Florida's telecommunications providers are scrambling to meet demand.
» Infrastructure Race
On the supply side, companies are racing to add infrastructure to keep up with the possibilities created by the expanding array of electronic devices and applications. More than 100 players have jumped into the telecom business in Florida, selling everything from wireless phone service to handsets to broadband, cable television and even cloud computing services.
"I don't know any industry that has seen technology change as fast as ours in the last few years," says Marshall Criser III, president of AT&T Florida.
For the competitors in the wireless world, revenue growth will come from providing gigabytes of data rather than voice minutes. And so they're spending big to accommodate the surge in bandwidth-intensive data traffic, whether that means enabling a business customer to run a credit card approval app on her smartphone or to download video quickly from YouTube.
"The user doesn't care how we make that happen. What they care about is experience," says Pamela Tope, Florida President for Verizon Wireless. Verizon has invested more than $1.3 billion in Florida since the company was formed in 2000 — $200 million in 2010 alone, she says. Ongoing investment will enable the company to offer its 4G LTE technology — its most advanced wireless cellular technology — throughout Florida within three years, she says.
Criser estimates his company will spend between $18 billion and $19 billion nationally in network infrastructure this year. From 2008 to 2010, AT&T invested more than $2.8 billion in its Florida wire line and wireless networks, the company says. "Our customers want to do whatever, wherever. They expect mobility," Criser says.

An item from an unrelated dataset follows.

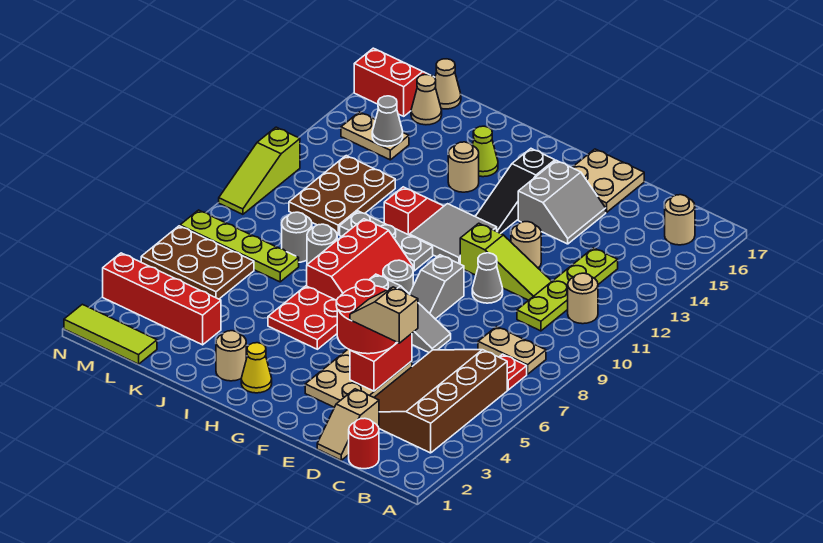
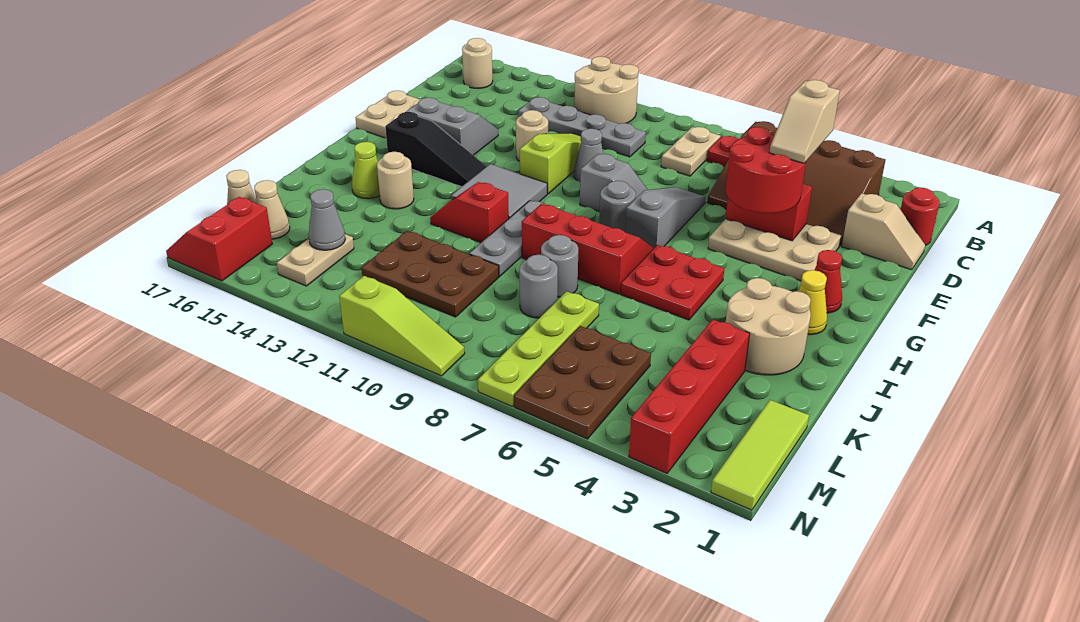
tan 1x1 round brick [568,273,598,324] -> tan 2x2 round brick [574,56,639,124]
lime 1x4 plate [517,248,618,331] -> grey 1x4 plate [518,97,646,157]
none -> red 1x1 cone [815,250,842,313]
tan 1x1 round brick [216,331,246,381] -> tan 2x2 round brick [726,278,811,375]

With competition for the consumer market so heated, telecom firms see potential growth from cultivating business customers. Big telecom players, including cable companies, "are going after law offices, doctor offices, any business that needs broadband or voice or TV as well. That's the next big opportunity," says telecommunications analyst Greg Ireland with IDC.
Broadband providers also are investing in infrastructure and counting on continued growth. As of May, 70 broadband providers in Florida served more than 6 million households, according to Connected Nation, a non-profit technology organization trying to bring affordable high-speed internet and broadband to all Americans.
The state has received approximately $39.2 million in federal awards for the improvement of broadband adoption and infrastructure. Most of it — just over $30 million — has gone to extend high-speed broadband services to underserved areas in 14 north-central Florida counties.
"One of the things that sets Florida apart is it doesn't have as many providers as other states do, and yet coverage availability is widespread," says Charles "Chip" Spann, director of technical and engineering services for Connected Nation.
As broadband availability widens in Florida, expect to see growth in services like voice over internet protocol (VoIP), internet protocol television (IPTV), web conferencing and cloud computing services, each of which uses the broadband platform. The Telecommunications Industry Association forecasts these four categories will be the fastest-growing components of the U.S. telecommunications market during the next four years.
Miami-based Terremark began offering "cloud" data storage services to businesses and government agencies in 2007, attracting a suitor in Verizon, which bought Terremark earlier this year for $1.4 billion. Verizon hopes the deal will give it more customers and clout in the cloud computing?market. "Businesses love to be on our cloud because it's more efficient and less expensive," says Marvin Wheeler, Terremark's chief strategy officer. "Verizon sees it as something that can move the needle on their revenue growth."